Molecular Cancer Research Group, Department of Medical Biology, University of Tromsø - The Arctic University of Norway, Tromsø, Norway.
J Cell Biol. 2021 Jun 7;220(6). doi: 10.1083/jcb.202006128.
The Golgi complex is essential for the processing, sorting, and trafficking of newly synthesized proteins and lipids. Golgi turnover is regulated to meet different cellular physiological demands. The role of autophagy in the turnover of Golgi, however, has not been clarified. Here we show that CALCOCO1 binds the Golgi-resident palmitoyltransferase ZDHHC17 to facilitate Golgi degradation by autophagy during starvation. Depletion of CALCOCO1 in cells causes expansion of the Golgi and accumulation of its structural and membrane proteins. ZDHHC17 itself is degraded by autophagy together with other Golgi membrane proteins such as TMEM165. Taken together, our data suggest a model in which CALCOCO1 mediates selective Golgiphagy to control Golgi size and morphology in eukaryotic cells via its interaction with ZDHHC17.
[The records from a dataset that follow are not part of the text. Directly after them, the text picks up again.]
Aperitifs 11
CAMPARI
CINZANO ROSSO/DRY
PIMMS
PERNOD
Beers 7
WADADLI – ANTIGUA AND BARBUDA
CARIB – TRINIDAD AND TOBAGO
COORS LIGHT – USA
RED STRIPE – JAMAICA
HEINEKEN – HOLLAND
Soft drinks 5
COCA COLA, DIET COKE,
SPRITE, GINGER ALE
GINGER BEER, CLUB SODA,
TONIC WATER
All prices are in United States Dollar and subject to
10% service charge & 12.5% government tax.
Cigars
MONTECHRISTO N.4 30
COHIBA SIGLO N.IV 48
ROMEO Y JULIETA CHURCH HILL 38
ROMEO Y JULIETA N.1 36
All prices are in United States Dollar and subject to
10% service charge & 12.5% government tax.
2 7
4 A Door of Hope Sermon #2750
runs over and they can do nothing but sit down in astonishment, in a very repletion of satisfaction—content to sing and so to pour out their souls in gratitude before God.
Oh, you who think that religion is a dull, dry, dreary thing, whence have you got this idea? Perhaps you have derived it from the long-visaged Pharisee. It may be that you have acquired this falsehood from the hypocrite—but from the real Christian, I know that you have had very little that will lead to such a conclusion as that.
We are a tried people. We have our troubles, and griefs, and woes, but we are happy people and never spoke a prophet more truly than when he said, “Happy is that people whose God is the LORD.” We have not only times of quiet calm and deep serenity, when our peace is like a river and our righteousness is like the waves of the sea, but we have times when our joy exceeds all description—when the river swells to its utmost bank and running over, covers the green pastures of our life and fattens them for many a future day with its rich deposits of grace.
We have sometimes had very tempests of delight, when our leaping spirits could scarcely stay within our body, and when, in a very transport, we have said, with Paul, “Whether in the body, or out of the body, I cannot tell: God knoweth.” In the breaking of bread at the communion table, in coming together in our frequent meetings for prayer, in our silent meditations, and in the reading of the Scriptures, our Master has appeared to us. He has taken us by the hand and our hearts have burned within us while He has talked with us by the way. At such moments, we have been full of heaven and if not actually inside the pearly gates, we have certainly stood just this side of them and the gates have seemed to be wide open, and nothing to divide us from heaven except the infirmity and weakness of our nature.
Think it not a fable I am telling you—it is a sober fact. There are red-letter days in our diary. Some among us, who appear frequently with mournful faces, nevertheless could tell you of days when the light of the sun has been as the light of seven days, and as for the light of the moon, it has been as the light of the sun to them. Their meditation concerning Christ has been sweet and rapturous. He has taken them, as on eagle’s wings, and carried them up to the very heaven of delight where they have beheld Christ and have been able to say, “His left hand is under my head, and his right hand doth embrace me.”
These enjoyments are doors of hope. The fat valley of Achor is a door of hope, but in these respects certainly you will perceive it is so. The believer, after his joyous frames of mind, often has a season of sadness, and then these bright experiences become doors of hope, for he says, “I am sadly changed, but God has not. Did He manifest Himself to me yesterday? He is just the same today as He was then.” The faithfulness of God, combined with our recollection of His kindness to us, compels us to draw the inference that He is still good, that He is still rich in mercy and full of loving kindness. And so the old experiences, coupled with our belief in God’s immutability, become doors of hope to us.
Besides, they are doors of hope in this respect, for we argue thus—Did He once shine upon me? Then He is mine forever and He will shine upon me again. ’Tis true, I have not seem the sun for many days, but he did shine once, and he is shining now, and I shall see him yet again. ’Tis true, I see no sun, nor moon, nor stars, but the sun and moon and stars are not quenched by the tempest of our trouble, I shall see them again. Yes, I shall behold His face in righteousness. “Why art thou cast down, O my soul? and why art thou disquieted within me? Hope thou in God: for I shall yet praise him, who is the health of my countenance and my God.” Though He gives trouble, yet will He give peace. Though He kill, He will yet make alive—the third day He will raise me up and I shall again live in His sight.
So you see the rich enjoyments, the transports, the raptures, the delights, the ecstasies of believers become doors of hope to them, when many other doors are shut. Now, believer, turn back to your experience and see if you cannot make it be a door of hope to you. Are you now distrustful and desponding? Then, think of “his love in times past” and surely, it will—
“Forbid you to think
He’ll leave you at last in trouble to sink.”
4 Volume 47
高尔基复合体对于新合成的蛋白质和脂质的加工、分拣和运输至关重要。高尔基的周转率受到调控以满足不同的细胞生理需求。然而,自噬在高尔基周转率中的作用尚不清楚。在这里,我们发现 CALCOCO1 结合驻留在高尔基上的棕榈酰转移酶 ZDHHC17,以促进饥饿时高尔基通过自噬降解。细胞中 CALCOCO1 的耗竭会导致高尔基的扩张和其结构和膜蛋白的积累。ZDHHC17 本身会被自噬与其他高尔基体膜蛋白如 TMEM165 一起降解。总之,我们的数据表明,CALCOCO1 通过与 ZDHHC17 的相互作用,介导选择性的高尔基体自噬,以控制真核细胞中的高尔基大小和形态。